Changes in ocean temperatures, currents, and net productivity will affect the distribution, abundance, assemblages, and productivity of marine populations, with unpredictable consequences to marine ecosystems and fisheries. As the Earth's surface temperature warms, species may either migrate to a cooler, more suitable habitat, or die. Species that are particularly vulnerable to climate change effects include polar animals, such as seals, penguins, and polar bears, coral reefs, and many other endangered animal and plant species.
Climate change has the potential to alter the hydro-logic cycle. In many regions of the world, global climate change will have significant effects on precipitation and evapotranspiration. Heavier rainfall could lead to flooding in many regions as warmer temperatures speed up the hydrologic cycle. Flood frequencies in some areas are likely to change. In northern latitudes and snowmelt-driven basins, floods may become more frequent, although the increase in flooding for any given climate scenario is uncertain and impacts will vary among basins.
Over the past century, it is estimated that there has been a 5-10 percent increase in precipitation. Climate-induced changes in hydrology will affect the magnitude, frequency, and cost of extreme events, which have the greatest economic and social impact on humans.
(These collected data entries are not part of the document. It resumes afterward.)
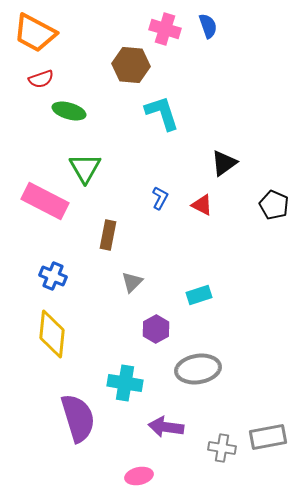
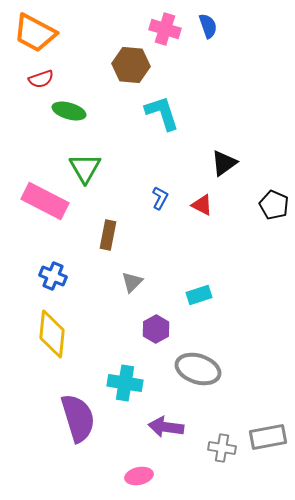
gray ellipse: rotated 27 degrees clockwise
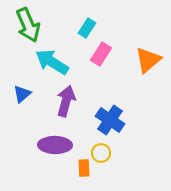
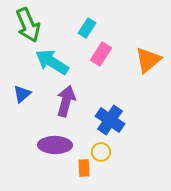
yellow circle: moved 1 px up
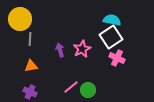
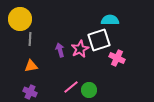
cyan semicircle: moved 2 px left; rotated 12 degrees counterclockwise
white square: moved 12 px left, 3 px down; rotated 15 degrees clockwise
pink star: moved 2 px left
green circle: moved 1 px right
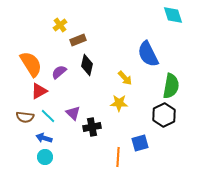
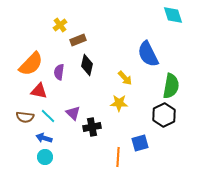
orange semicircle: rotated 76 degrees clockwise
purple semicircle: rotated 42 degrees counterclockwise
red triangle: rotated 42 degrees clockwise
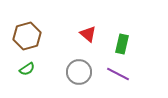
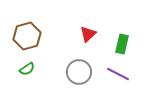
red triangle: rotated 36 degrees clockwise
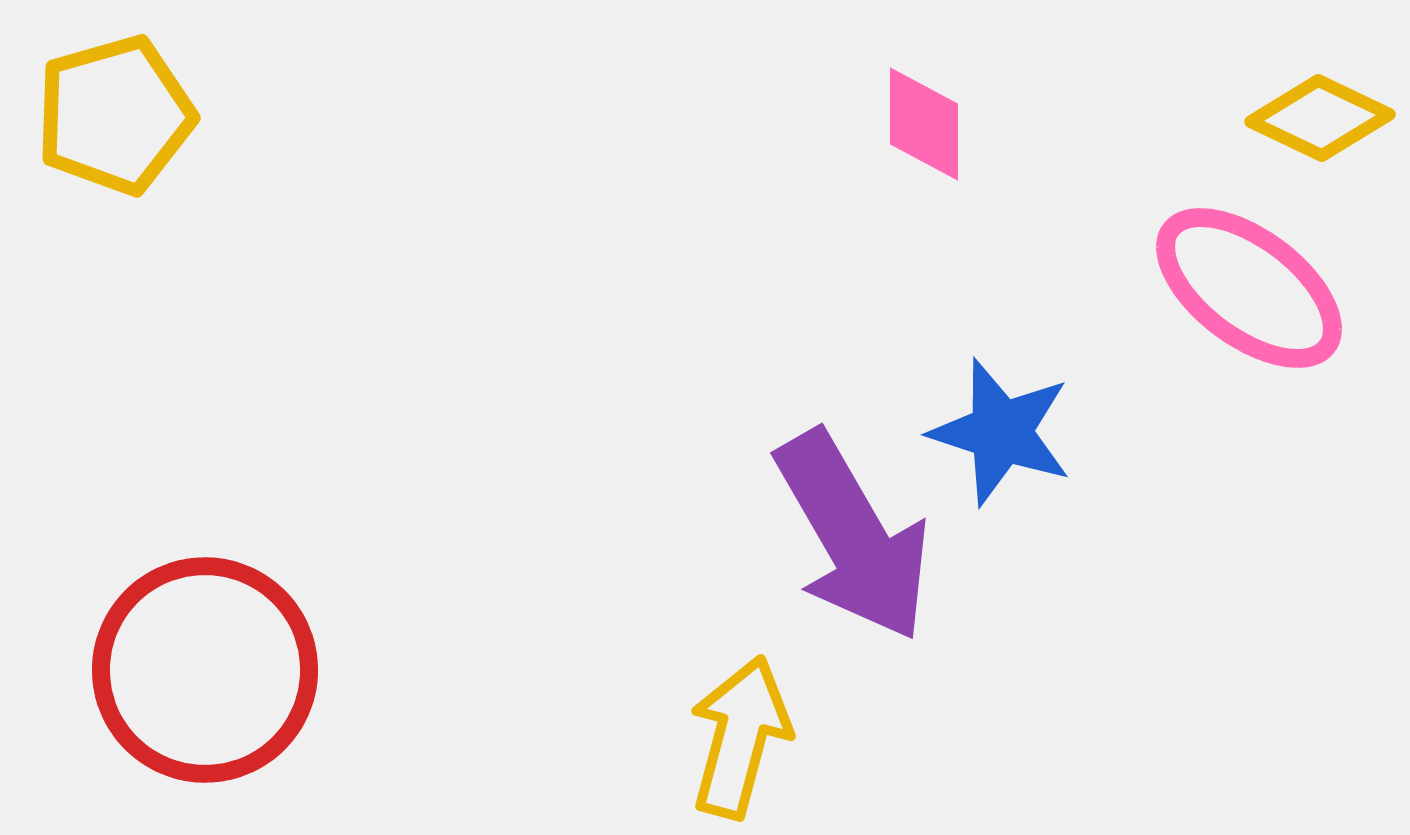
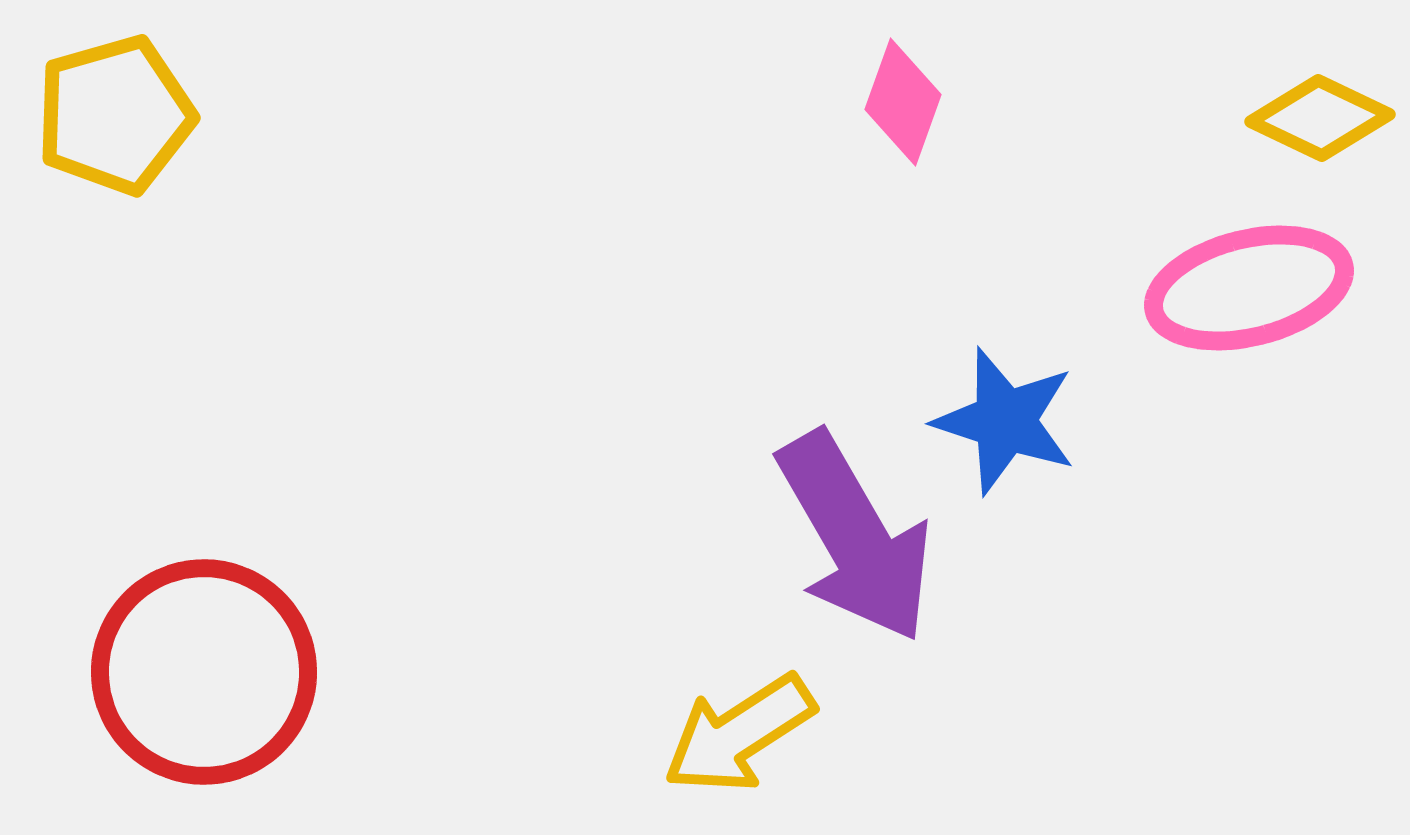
pink diamond: moved 21 px left, 22 px up; rotated 20 degrees clockwise
pink ellipse: rotated 51 degrees counterclockwise
blue star: moved 4 px right, 11 px up
purple arrow: moved 2 px right, 1 px down
red circle: moved 1 px left, 2 px down
yellow arrow: moved 1 px left, 3 px up; rotated 138 degrees counterclockwise
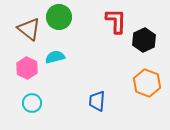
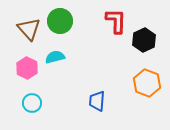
green circle: moved 1 px right, 4 px down
brown triangle: rotated 10 degrees clockwise
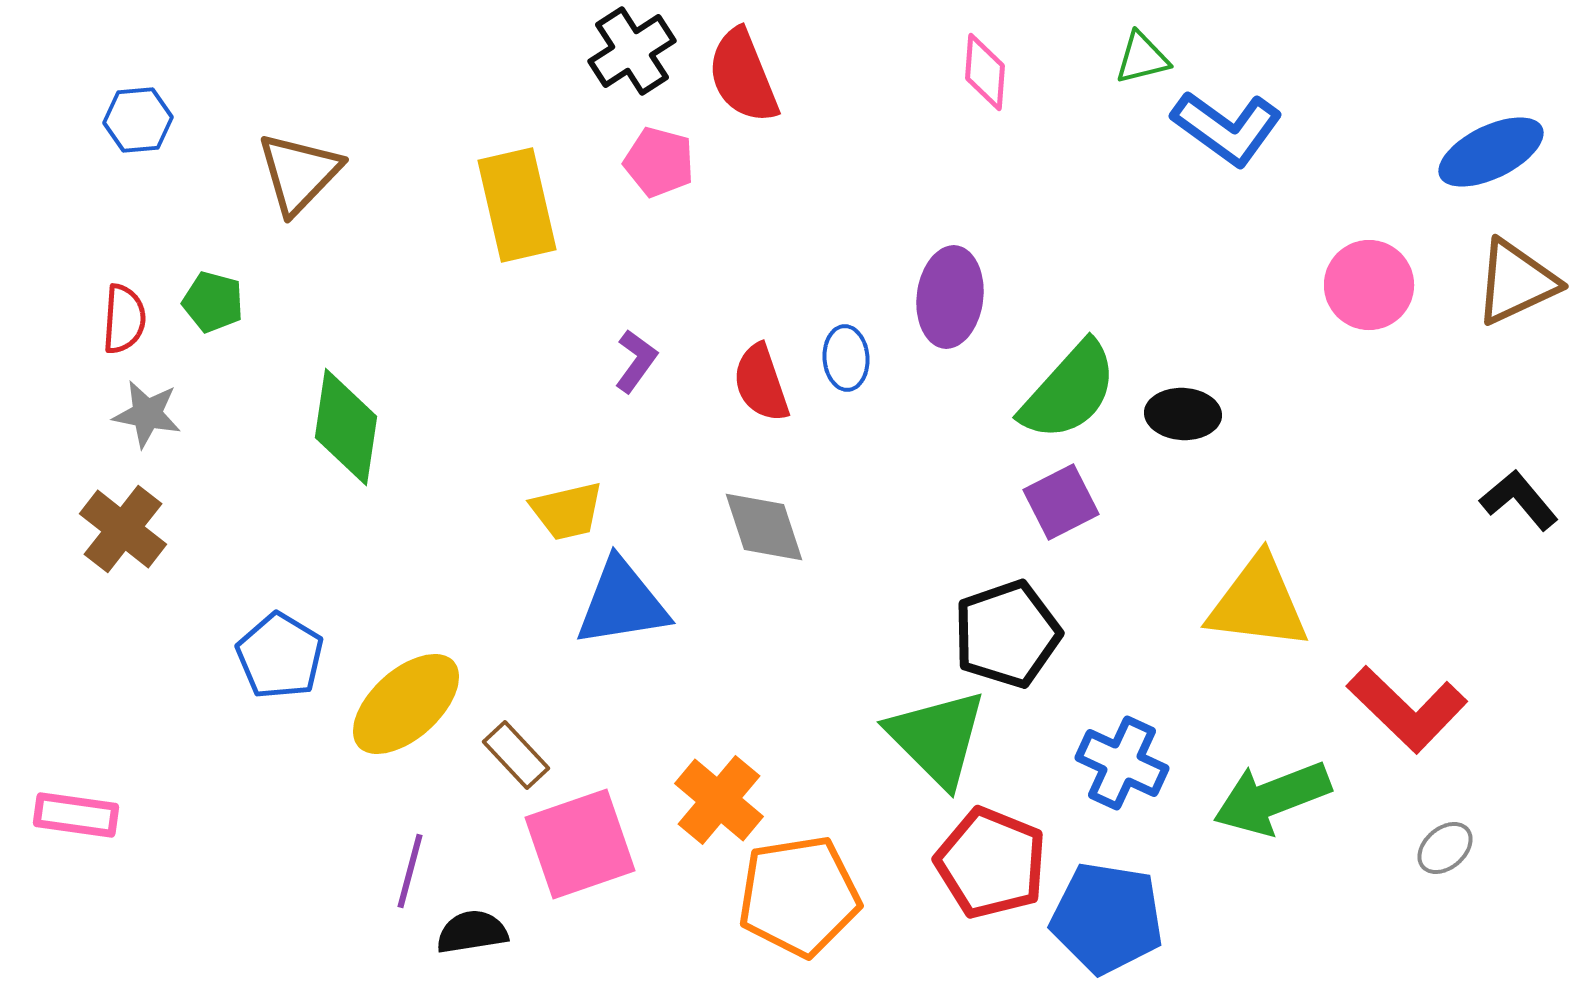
Flooding, the most costly and destructive natural disaster, is becoming a common and extreme event as a result of climate-induced variations. Severe weather events are becoming more common and extreme, as well.
Climate change researchers have indicated that the number and strength of anthropogenic-induced climate extreme events such as storms, hurricanes, typhoons, floods, and tornadoes have increased over the past 10-20 years. For example, a record breaking 28 tropical storms hit the United States in 2005, alone. All these phenomena are traceable to variations in radiative forcing brought about by anthropogenic GHGs in the atmosphere. Increases in precipitation and runoff are likely to intensify the stresses on streams, lakes, bays, estuaries, and rivers in some regions of the world by strengthening the transport of nutrients and contaminants loading to coastal ecosystems. Higher latitudes are more likely to receive increased precipitation and runoff, while lower latitudes are more likely to experience decreased runoff.
Regions with snowfall, such as the Rocky Mountains and Sierra Nevada, California, will experience seasonal shifts in runoff, with increases in winter and early spring runoff, decreases in late spring and summer runoff, and possible increased flood intensities. The frequency and severity of droughts could increase in some areas as a result of a decrease in total rainfall, more frequent dry spells, and greater evapotranspiration.